### CONSIGNE
Pouvez-vous réécrire plus brièvement le paragraphe de l'entretien qui commence par « Pour être honnête », en conservant ses faits principaux ?

### EXTRAIT CHOISI
■ ■ ■ ■ ■

Même dans un petit pays comme le Ghana, il y a de nombreuses régions, de Ouagadougou à Accra, on passe d’une langue à une autre, il y a des gastronomies et des terroirs très différents. En revanche il y aura toujours un petit magasin où tu trouveras un homme vendant des cassettes de ta ville natale. C’est comme si j’allais à Belleville pour acheter une cassette de Guinée.
Pourquoi avoir conservé ce format ?
Pour être honnête, ce n’était pas une idée ou le résultat d’un fétichisme pour le format. C’est juste que de 2002 à 2006, c’était la façon la plus simple pour moi d’accumuler et de découvrir le plus de musique possible. A cette époque un CD coutait 10 fois le prix qu’il coûte maintenant, donc si tu voulais t’immerger comme il se doit dans cette culture t’avais intérêt à te mettre aux cassettes.
De plus, je n’avais jamais vraiment arrêté d’écouter les miennes donc c’est une démarche plutôt naturelle. En revanche, cela ne signifie pas qu’en Afrique ils sont encore bloqués aux cassettes, c’est juste le fruit de l’histoire et d’une contingence technique. Les cassettes ont duré plus longtemps, donc la majorité du contenu produit sous ce format n’est pas sortie sur CD. D’un côté, ce projet a pour but de préserver une partie de cette musique, mais c’est la dimension idéaliste d’Awesome Tapes Of Africa. Je ne suis pas un musée et je n’ai pas les moyens de payer des gens pour numériser ces cassettes. Une petite partie de ma collection est numérisée mais j’en détruis une partie au cours de mes tournées.
Lorsqu’on parle de musique exotique, on peut parfois entrevoir une résurgence du « mythe du bon sauvage » de Rousseau. Il semble qu’il y a un désir de conserver cette image archaïque du pays lointain dans la manière dont la musique est diffusée en occident. Avec toutes ces repress de musique africaine qui surgissent de toutes parts, qui dispose de la bonne posture pour les diffuser d’un point de vue éthique et déontologique ? Comment évites-tu ce genre de clichés ?
Ce concept a commencé pour moi à partir d’une obsession pour les musiques actuelles. C’est de la musique qui a été produite récemment par des gens encore en vie. Les gens pensent que l’Afrique c’est juste un grand truc, mais c’est un continent énorme et l’on ne peut pas généraliser du tout, chaque région a ses spécificités. J’ai essayé de regarder à chaque endroit où j’ai été pour aller au niveau le plus fin et gagner en profondeur dans mes recherches.
Il y a aussi une sorte de rapport de puissance, j’étais « le petit blanc des USA » qui prenait la musique pour aller la diffuser Outre-Atlantique. Ma priorité c’était de présenter la musique de la manière la plus pure possible sans en altérer le contenu, c’était donc les cassettes que j’avais. C’est très représentatif de ce qui se joue là-bas. Je voulais montrer aux gens qu’on ne peut pas mettre la musique dans des cases ou dans un musée, qu’elle reste toujours la même. Il y a des gens sur Soundcloud qui m’ont traité de « suprématiste blanc » alors que j’essaye de faire l’inverse, de faire sortir les gens de leur approche standard et chauvine de la musique.

■ ■ ■ ■ ■

Fiches extraites d'une collection

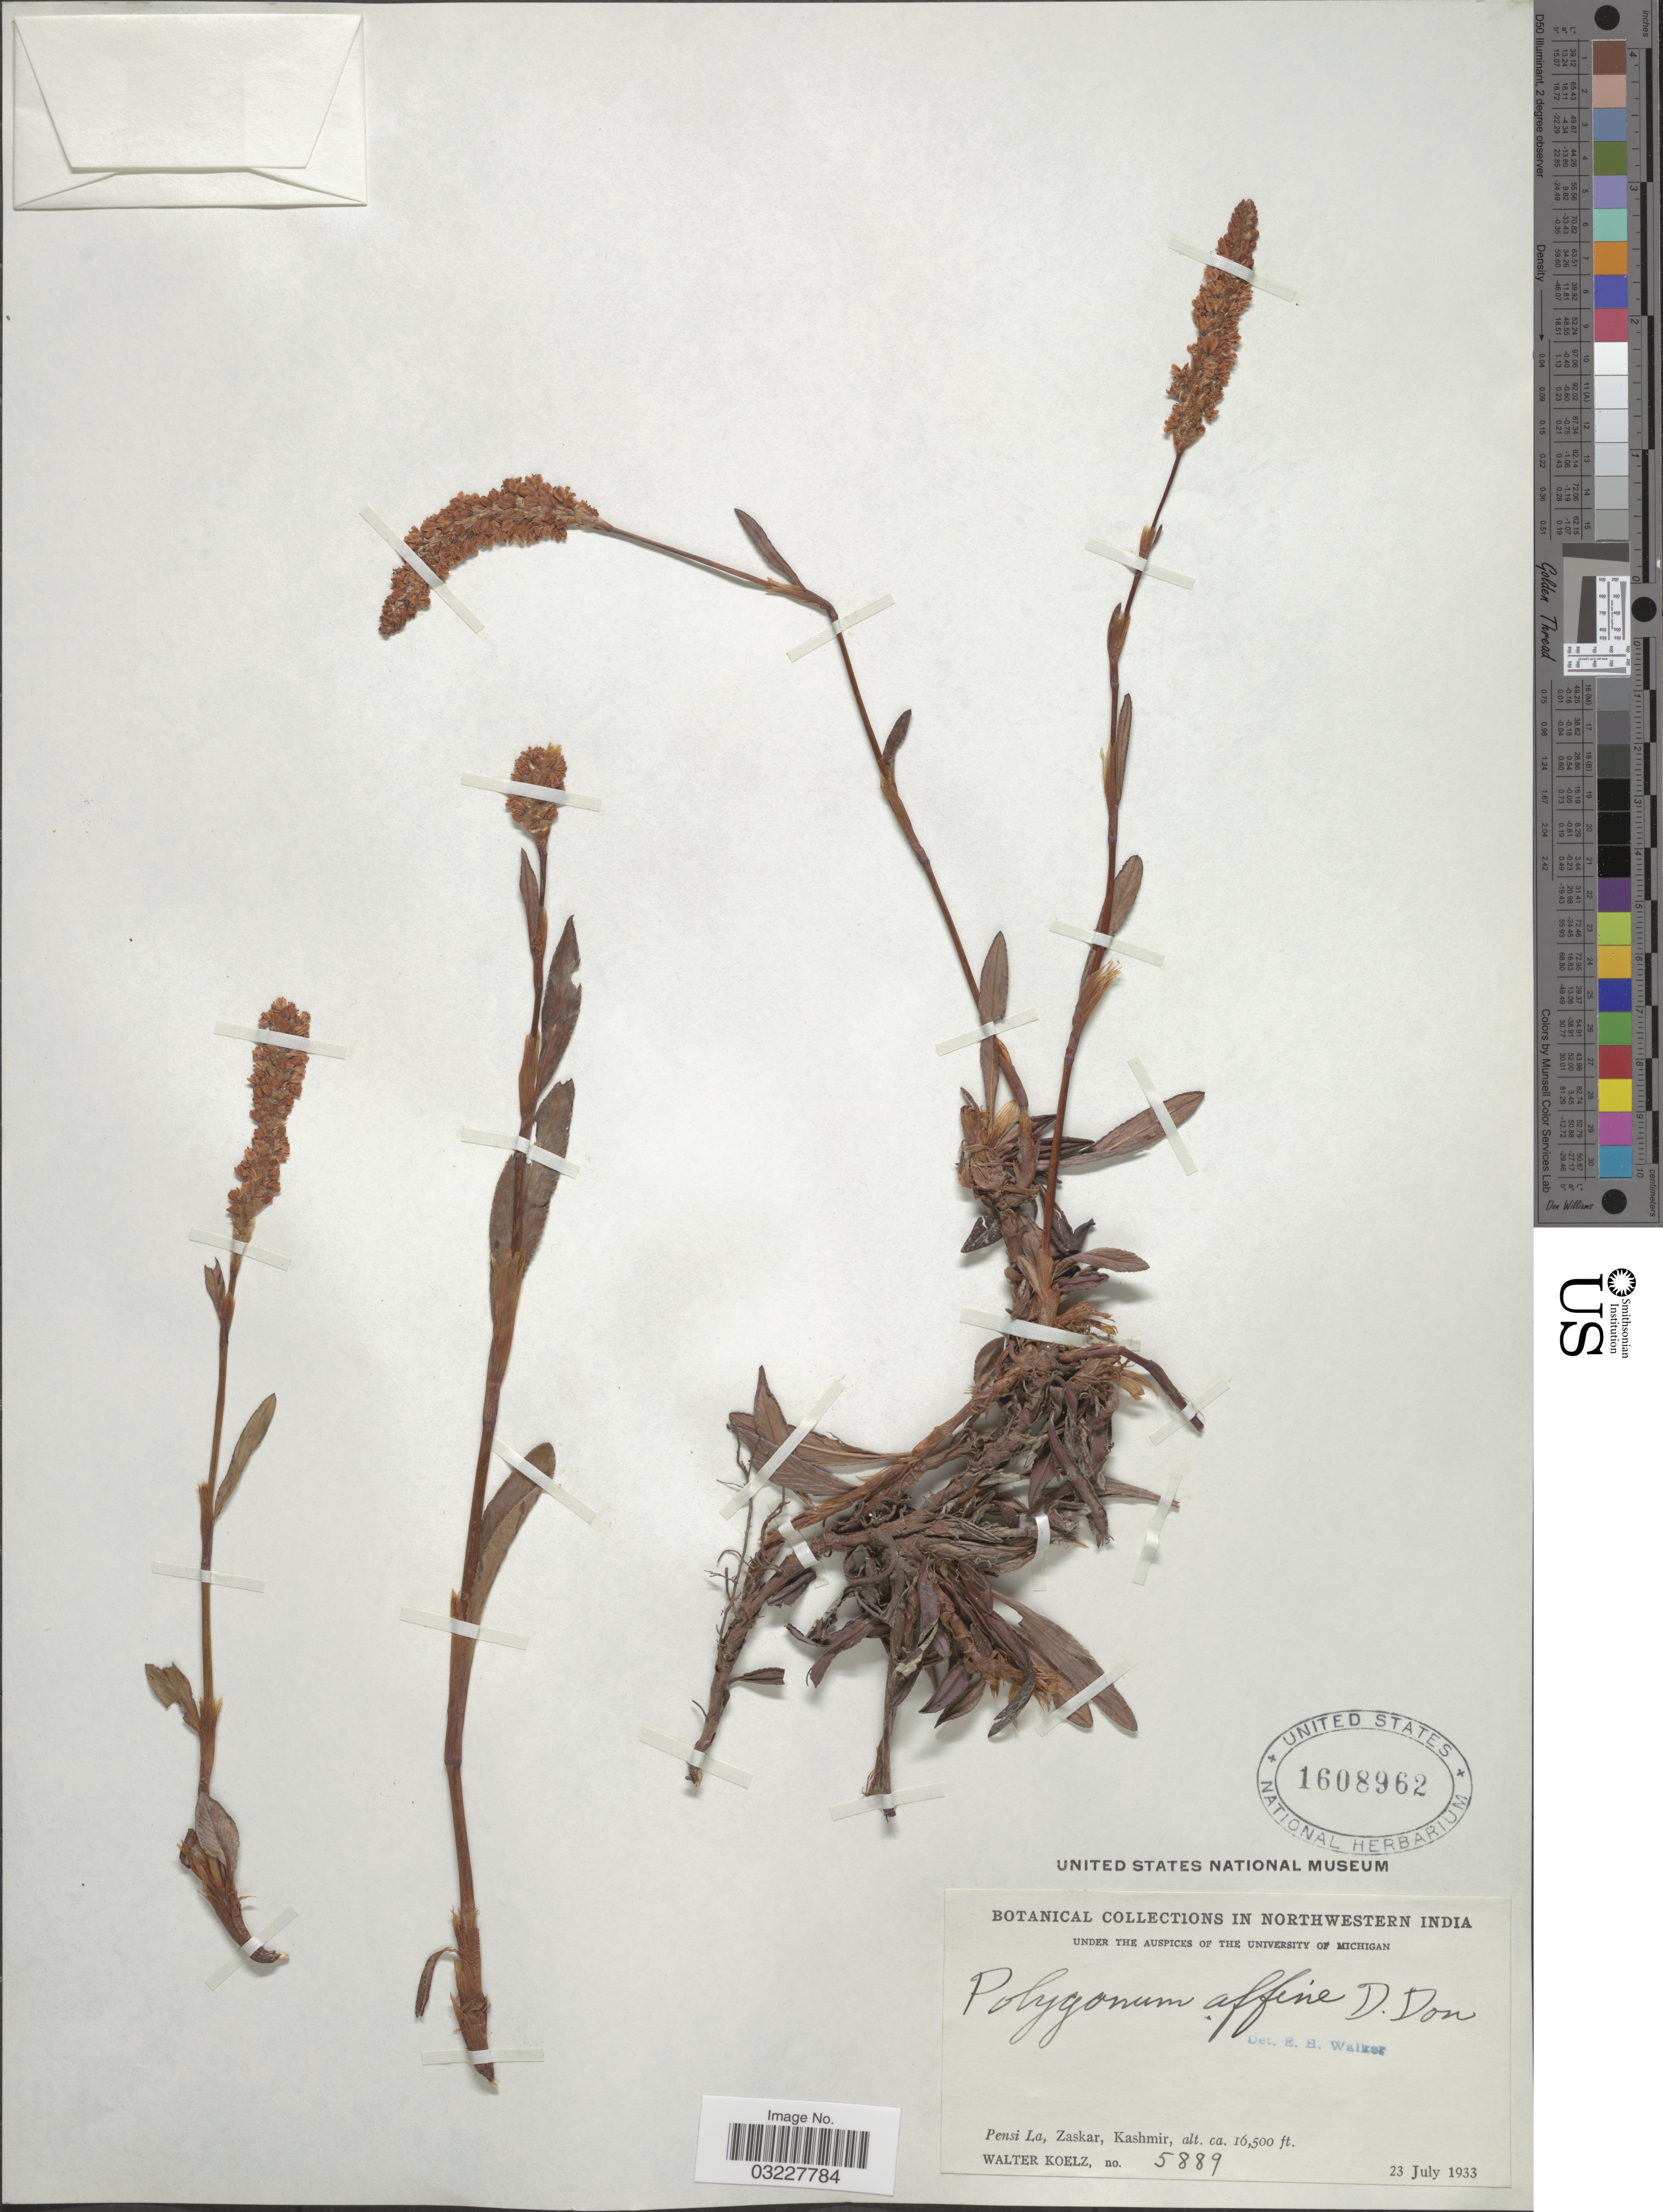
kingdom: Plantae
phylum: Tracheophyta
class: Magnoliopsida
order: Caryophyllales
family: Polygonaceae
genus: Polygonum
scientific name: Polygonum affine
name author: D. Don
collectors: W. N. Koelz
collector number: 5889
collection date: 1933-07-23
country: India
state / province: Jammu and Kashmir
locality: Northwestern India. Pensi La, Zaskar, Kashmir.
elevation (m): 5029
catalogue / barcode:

■ ■ ■ ■ ■

### CORRIGÉ
Le choix de ce format ne venait ni d'une idée ni d'un fétichisme. De 2002 à 2006, les cassettes étaient pour moi le moyen le plus simple d'accumuler et de découvrir un maximum de musique. À l'époque, un CD coûtait dix fois son prix actuel : pour s'immerger dans cette culture, mieux valait passer aux cassettes.